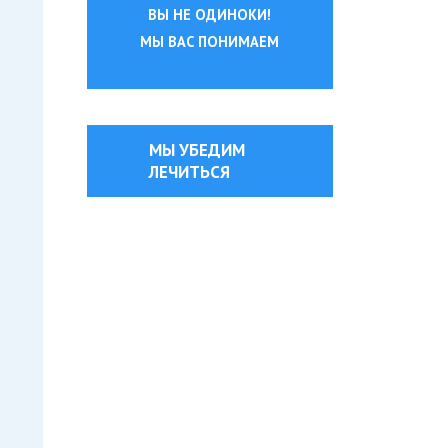
ВЫ НЕ ОДИНОКИ!
МЫ ВАС ПОНИМАЕМ
МЫ УБЕДИМ
ЛЕЧИТЬСЯ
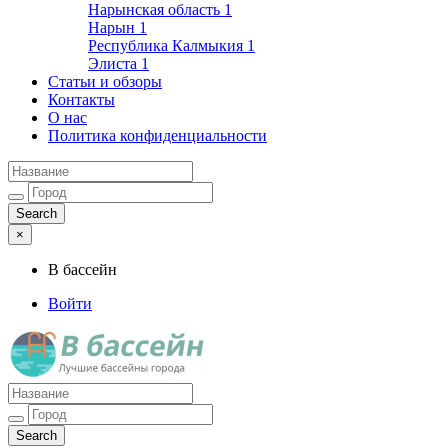
Нарынская область
1
Нарын
1
Республика Калмыкия
1
Элиста
1
Статьи и обзоры
Контакты
О нас
Политика конфиденциальности
×
В бассейн
Войти
Лучшие бассейны города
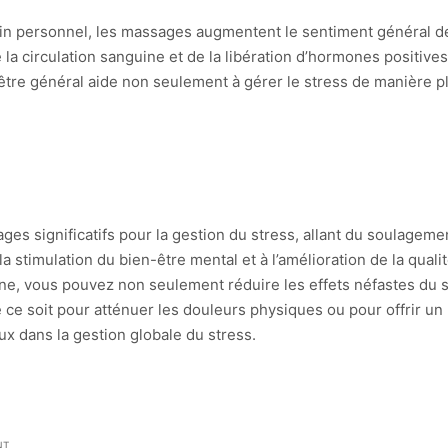
in personnel, les massages augmentent le sentiment général de
 la circulation sanguine et de la libération d’hormones positives
-être général aide non seulement à gérer le stress de manière pl
s significatifs pour la gestion du stress, allant du soulagemen
 la stimulation du bien-être mental et à l’amélioration de la qua
e, vous pouvez non seulement réduire les effets néfastes du s
 ce soit pour atténuer les douleurs physiques ou pour offrir un
ux dans la gestion globale du stress.
NT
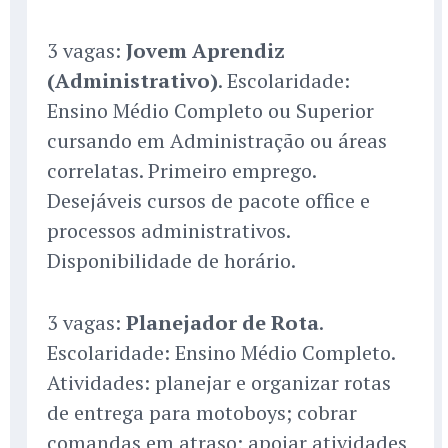
3 vagas:
Jovem Aprendiz
(Administrativo)
. Escolaridade:
Ensino Médio Completo ou Superior
cursando em Administração ou áreas
correlatas. Primeiro emprego.
Desejáveis cursos de pacote office e
processos administrativos.
Disponibilidade de horário.
3 vagas:
Planejador de Rota
.
Escolaridade: Ensino Médio Completo.
Atividades: planejar e organizar rotas
de entrega para motoboys; cobrar
comandas em atraso; apoiar atividades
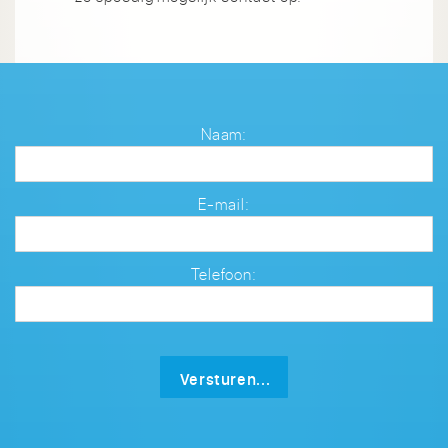
Naam:
E-mail:
Telefoon:
Versturen...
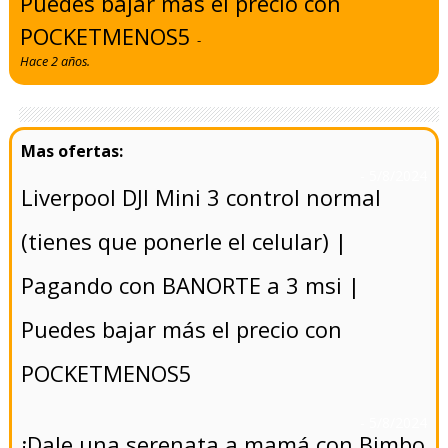
Puedes bajar más el precio con
POCKETMENOS5
-
Hace 2 años.
- 5/8/2024
Liverpool DJI Mini 3 control normal
(tienes que ponerle el celular) |
Pagando con BANORTE a 3 msi |
Puedes bajar más el precio con
POCKETMENOS5
- 5/8/2024
¡Dale una serenata a mamá con Bimbo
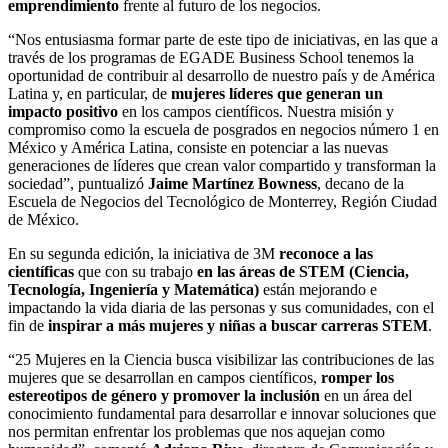
emprendimiento
frente al futuro de los negocios.
“Nos entusiasma formar parte de este tipo de iniciativas, en las que a
través de los programas de EGADE Business School tenemos la
oportunidad de contribuir al desarrollo de nuestro país y de América
Latina y, en particular, de
mujeres líderes que generan un
impacto positivo
en los campos científicos. Nuestra misión y
compromiso como
la escuela de posgrados en negocios número 1 en
México y América Latina,
consiste en potenciar a las nuevas
generaciones de líderes que crean valor compartido y transforman la
sociedad”, puntualizó
Jaime Martínez Bowness
, decano de la
Escuela de Negocios del Tecnológico de Monterrey, Región Ciudad
de México.
En su segunda edición, la iniciativa de 3M
reconoce a las
científicas
que con su trabajo
en las
áreas de STEM (Ciencia,
Tecnología, Ingeniería y Matemática)
están mejorando e
impactando la vida diaria de las personas y sus comunidades, con el
fin de
inspirar
a
más mujeres
y niñas a buscar
carreras STEM
.
“25 Mujeres en la Ciencia busca visibilizar las contribuciones de las
mujeres que se desarrollan en campos científicos,
romper los
estereotipos de género y promover la inclusión
en un área del
conocimiento fundamental para desarrollar e innovar soluciones que
nos permitan enfrentar los problemas que nos aquejan como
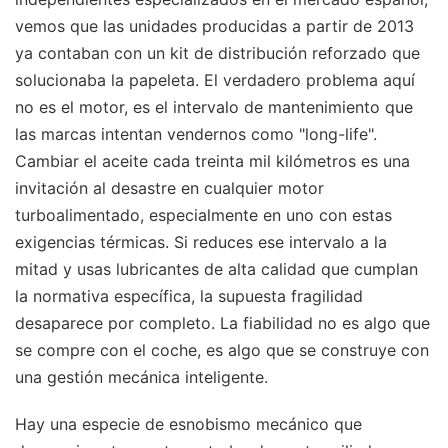
vemos que las unidades producidas a partir de 2013
ya contaban con un kit de distribución reforzado que
solucionaba la papeleta. El verdadero problema aquí
no es el motor, es el intervalo de mantenimiento que
las marcas intentan vendernos como "long-life".
Cambiar el aceite cada treinta mil kilómetros es una
invitación al desastre en cualquier motor
turboalimentado, especialmente en uno con estas
exigencias térmicas. Si reduces ese intervalo a la
mitad y usas lubricantes de alta calidad que cumplan
la normativa específica, la supuesta fragilidad
desaparece por completo. La fiabilidad no es algo que
se compre con el coche, es algo que se construye con
una gestión mecánica inteligente.
Hay una especie de esnobismo mecánico que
------------------------------------------------------------
> _What the exercise asks_
Using only the data above, copy out the lines that include the word "para".

> _Solution to this exercise_
de entrega para motoboys; cobrar
conocimiento fundamental para desarrollar e innovar soluciones que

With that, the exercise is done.